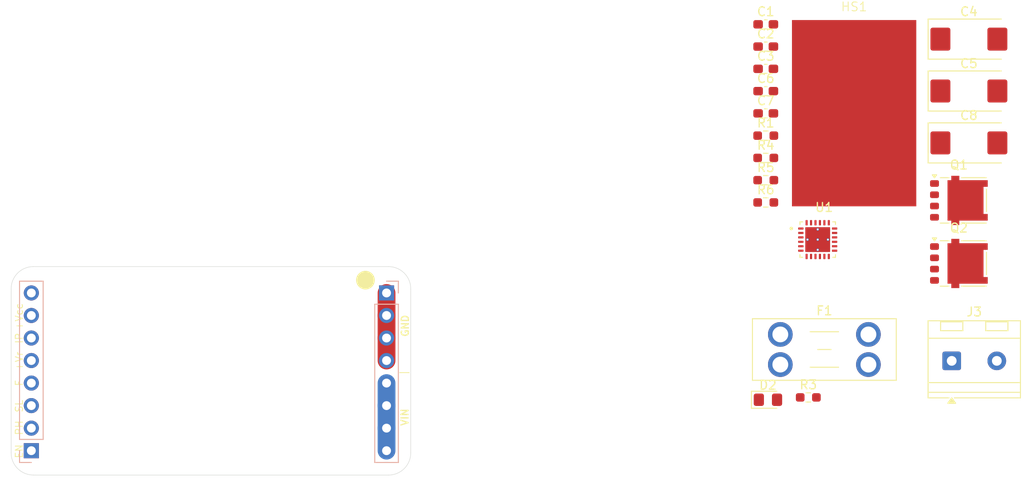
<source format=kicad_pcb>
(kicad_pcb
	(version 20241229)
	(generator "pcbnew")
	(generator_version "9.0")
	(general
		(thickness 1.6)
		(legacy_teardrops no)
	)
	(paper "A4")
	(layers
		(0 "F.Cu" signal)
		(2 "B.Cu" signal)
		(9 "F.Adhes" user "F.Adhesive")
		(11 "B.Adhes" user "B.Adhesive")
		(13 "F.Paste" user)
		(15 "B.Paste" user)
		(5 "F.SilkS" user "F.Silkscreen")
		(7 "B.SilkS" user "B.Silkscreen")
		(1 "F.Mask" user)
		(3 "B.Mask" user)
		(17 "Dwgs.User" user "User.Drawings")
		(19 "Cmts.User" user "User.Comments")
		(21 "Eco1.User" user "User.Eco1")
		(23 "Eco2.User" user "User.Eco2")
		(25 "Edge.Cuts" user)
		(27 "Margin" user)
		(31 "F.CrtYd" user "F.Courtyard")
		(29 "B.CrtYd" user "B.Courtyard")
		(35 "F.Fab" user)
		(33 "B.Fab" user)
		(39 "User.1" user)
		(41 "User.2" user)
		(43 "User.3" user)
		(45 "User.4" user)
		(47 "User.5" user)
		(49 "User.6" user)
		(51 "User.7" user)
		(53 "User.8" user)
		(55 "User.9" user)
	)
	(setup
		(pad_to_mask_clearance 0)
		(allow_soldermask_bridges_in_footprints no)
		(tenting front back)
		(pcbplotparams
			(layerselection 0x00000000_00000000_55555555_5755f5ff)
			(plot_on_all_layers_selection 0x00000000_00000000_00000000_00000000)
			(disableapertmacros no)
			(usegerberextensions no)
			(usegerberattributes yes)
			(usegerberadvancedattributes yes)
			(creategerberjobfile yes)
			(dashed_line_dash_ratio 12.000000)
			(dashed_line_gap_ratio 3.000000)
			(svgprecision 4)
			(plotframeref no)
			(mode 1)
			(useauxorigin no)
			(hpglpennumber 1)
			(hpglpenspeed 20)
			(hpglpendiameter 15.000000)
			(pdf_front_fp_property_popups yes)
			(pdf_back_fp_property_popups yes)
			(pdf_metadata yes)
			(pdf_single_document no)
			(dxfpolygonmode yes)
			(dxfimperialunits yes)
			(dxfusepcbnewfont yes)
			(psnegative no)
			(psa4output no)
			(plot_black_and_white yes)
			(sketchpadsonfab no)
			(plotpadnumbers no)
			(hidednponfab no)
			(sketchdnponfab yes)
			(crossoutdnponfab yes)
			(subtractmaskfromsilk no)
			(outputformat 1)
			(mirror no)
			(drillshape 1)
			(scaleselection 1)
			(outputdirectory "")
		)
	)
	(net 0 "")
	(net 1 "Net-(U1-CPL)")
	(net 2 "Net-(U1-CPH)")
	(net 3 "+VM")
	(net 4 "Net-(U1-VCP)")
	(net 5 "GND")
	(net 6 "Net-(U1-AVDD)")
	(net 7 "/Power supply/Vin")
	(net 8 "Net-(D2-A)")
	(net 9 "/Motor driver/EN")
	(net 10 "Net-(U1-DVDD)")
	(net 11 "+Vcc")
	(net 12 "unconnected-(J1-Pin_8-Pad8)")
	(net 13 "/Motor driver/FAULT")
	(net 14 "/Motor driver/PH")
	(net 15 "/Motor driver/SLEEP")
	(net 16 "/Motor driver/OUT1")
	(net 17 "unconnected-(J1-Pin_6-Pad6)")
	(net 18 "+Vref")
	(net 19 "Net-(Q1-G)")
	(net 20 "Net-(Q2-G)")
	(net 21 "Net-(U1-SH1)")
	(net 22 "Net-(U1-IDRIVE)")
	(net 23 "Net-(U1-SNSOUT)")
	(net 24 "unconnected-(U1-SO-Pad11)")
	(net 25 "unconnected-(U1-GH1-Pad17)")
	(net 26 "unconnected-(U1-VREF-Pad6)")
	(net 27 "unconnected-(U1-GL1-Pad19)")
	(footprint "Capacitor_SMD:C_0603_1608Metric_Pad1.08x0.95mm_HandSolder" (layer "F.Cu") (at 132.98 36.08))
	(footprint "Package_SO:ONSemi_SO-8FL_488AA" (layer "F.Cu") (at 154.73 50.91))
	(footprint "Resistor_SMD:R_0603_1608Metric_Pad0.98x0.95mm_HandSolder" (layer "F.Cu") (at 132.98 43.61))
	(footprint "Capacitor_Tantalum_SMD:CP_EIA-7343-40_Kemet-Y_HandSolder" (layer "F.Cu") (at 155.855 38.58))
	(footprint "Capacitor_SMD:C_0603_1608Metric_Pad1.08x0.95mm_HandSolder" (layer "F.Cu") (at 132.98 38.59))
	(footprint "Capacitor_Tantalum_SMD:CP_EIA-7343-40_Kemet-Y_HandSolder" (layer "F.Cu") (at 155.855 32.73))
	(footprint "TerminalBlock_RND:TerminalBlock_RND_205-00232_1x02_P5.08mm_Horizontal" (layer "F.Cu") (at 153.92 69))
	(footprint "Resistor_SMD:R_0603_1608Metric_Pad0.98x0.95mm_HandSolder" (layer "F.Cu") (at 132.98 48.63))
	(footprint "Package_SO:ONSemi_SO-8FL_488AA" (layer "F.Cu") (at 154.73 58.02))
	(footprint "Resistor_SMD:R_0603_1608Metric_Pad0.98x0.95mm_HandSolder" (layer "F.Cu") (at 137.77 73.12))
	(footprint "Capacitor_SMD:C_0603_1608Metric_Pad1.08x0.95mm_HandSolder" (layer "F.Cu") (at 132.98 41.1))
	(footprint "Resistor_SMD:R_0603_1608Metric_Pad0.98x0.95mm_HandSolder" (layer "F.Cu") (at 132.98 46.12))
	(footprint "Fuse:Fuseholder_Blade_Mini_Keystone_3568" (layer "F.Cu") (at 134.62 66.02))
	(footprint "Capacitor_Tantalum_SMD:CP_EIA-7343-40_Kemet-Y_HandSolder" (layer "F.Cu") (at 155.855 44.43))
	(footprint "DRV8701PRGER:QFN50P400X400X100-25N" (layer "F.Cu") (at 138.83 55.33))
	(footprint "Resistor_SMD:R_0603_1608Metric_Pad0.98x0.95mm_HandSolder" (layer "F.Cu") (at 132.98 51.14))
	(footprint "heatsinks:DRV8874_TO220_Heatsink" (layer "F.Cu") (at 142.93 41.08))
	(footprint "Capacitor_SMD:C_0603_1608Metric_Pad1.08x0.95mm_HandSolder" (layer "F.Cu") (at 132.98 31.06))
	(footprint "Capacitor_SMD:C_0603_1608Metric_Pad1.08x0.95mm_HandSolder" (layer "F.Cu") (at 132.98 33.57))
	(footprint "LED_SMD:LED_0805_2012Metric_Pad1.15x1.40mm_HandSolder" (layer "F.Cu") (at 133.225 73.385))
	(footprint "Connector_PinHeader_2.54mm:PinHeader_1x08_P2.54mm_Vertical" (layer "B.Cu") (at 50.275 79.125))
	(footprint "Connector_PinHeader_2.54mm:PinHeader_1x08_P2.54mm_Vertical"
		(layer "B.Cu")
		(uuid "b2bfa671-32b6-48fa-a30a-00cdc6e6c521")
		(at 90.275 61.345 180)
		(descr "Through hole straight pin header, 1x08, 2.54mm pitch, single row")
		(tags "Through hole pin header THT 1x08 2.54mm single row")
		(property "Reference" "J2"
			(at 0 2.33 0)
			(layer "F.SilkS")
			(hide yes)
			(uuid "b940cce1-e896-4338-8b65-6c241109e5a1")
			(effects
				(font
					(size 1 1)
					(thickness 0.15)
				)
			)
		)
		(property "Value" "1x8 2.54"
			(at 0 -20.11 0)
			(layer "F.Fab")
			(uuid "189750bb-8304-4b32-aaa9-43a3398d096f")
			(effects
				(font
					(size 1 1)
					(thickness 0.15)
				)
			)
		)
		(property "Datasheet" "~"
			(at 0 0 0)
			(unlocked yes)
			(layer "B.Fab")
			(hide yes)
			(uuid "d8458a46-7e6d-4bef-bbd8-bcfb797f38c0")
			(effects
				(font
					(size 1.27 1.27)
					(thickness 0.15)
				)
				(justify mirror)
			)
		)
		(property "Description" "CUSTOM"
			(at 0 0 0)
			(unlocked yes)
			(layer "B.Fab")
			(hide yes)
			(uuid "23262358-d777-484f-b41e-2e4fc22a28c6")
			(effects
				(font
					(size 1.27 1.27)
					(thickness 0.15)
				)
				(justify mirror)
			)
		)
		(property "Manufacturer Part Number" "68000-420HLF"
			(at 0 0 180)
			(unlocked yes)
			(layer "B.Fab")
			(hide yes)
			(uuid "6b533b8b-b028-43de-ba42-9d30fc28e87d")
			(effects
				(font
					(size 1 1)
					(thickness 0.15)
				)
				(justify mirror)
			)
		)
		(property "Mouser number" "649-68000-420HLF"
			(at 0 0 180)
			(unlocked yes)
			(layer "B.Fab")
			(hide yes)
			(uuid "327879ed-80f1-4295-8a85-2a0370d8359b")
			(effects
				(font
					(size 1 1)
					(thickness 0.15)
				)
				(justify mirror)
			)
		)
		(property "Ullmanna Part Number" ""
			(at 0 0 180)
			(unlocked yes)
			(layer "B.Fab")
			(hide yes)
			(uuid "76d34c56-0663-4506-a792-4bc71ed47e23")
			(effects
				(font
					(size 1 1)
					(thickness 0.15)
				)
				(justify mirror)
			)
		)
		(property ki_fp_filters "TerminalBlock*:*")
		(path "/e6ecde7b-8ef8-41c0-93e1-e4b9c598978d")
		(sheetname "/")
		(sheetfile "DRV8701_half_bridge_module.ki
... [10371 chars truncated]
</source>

##########

WORK TASK:
Please, from the entries above, set down exactly the lines from the one containing "(at 153.92 69))" through the one containing "(at 154.73 58.02))", and only those.

WRITTEN SOLUTION:
	(footprint "TerminalBlock_RND:TerminalBlock_RND_205-00232_1x02_P5.08mm_Horizontal" (layer "F.Cu") (at 153.92 69))
	(footprint "Resistor_SMD:R_0603_1608Metric_Pad0.98x0.95mm_HandSolder" (layer "F.Cu") (at 132.98 48.63))
	(footprint "Package_SO:ONSemi_SO-8FL_488AA" (layer "F.Cu") (at 154.73 58.02))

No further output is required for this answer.